We also see manufacturing "growth" in subsidized "alternative or green" energy sectors, yet all of the firms in those sectors basically are wards of the state. The excuse to subsidize them has been that we must keep them alive while they "innovate" and experiment with new capital and ways to deliver their products, yet historically subsidized industries generally have lagged behind those that did not need or seek government largess.
Then there is the situation with the dollar, a currency that Krugman claims must be further debased. He writes:
First, what’s driving the turnaround in our manufacturing trade? The main answer is that the U.S. dollar has fallen against other currencies, helping give U.S.-based manufacturing a cost advantage. A weaker dollar, it turns out, was just what U.S. industry needed.This falls into the Keynesian prescription that government through the monetary authorities can inflate us into prosperity. Now, I have no doubt that Krugman partially is correct; debasing the dollar does make American exports more attractive while raising the costs of imports. I'm even willing to give him the argument that if the Federal Reserve System actually were to end its current policy of deliberate inflation, American manufacturing exports might even fall.
Yet the Federal Reserve finds itself under intense pressure from the right to make the dollar stronger, not weaker. A few months ago, Paul Ryan, the chairman of the House Budget Committee, berated Ben Bernanke for failing to tighten monetary policy, declaring: “There is nothing more insidious that a country can do to its citizens than debase its currency.” If Mr. Bernanke had given in to that kind of pressure, manufacturing would have continued its relentless decline.
Yet, that is not the larger issue. The larger issue is whether or not entrepreneurs will be able to have the freedom to invest and direct resources from lower-valued to higher-valued resources, and seek investment projects that are economically sustainable.

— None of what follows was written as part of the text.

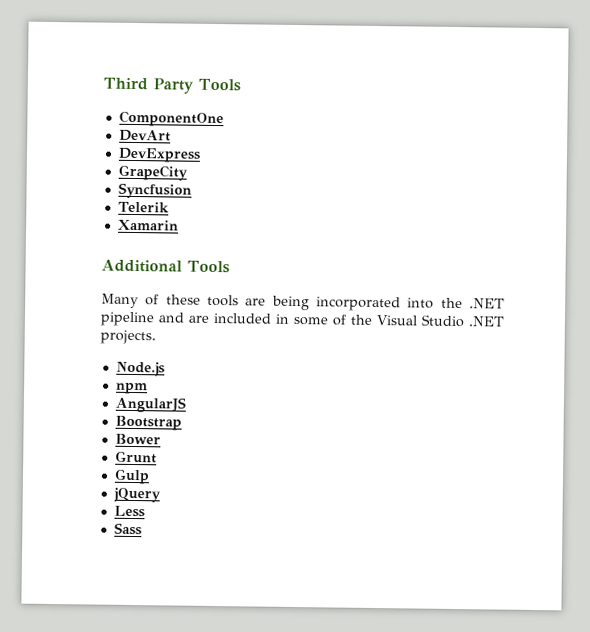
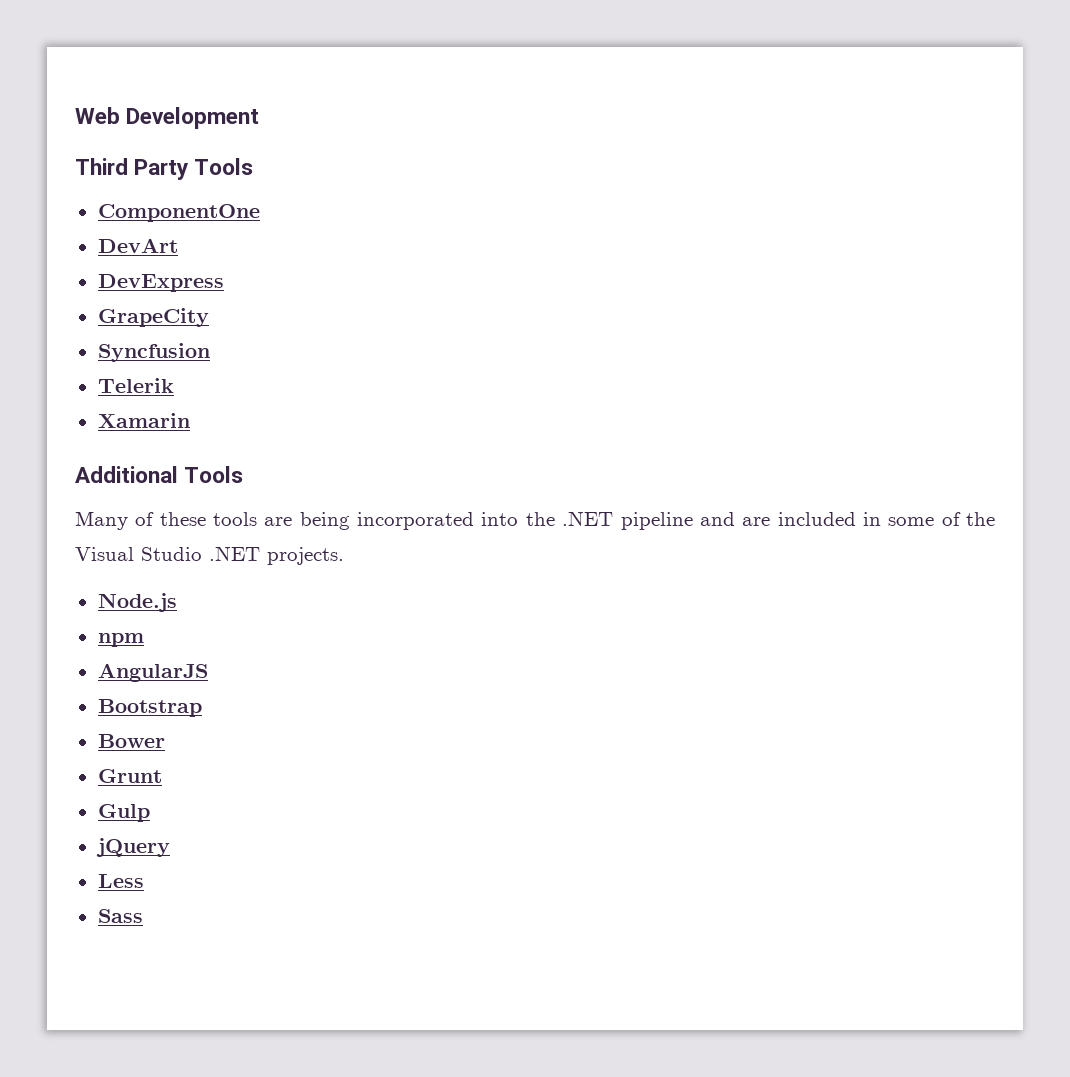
(103, 84) none -> [75,107,260,129] Web Development //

Subsidies require that government cannibalize healthy sectors in order to prop up unhealthy sectors. That is the bottom line in economic analysis here, yet Krugman continues to insist that if the unhealthiest of manufacturers like GM and Chrysler are kept afloat by government intervention, that the overall effect MUST be good. After all, Michigan's rate of unemployment is falling.
In Krugman's world, there is no such thing as opportunity cost, especially if the economy is in what he calls a "liquidity trap." Yet, economic laws are immutable, and they apply to a world of scarcity, and not even the august Princeton University economics faculty can change that simple fact.
I'm sure that more than two centuries ago, Krugman would have been welcomed by the mercantilists and monetary cranks. Today, it seems that the economic faculties of our most prestigious universities once again are open to those very things Adam Smith and others debunked. I guess that is why these faculty members often refer to themselves as "Progressives."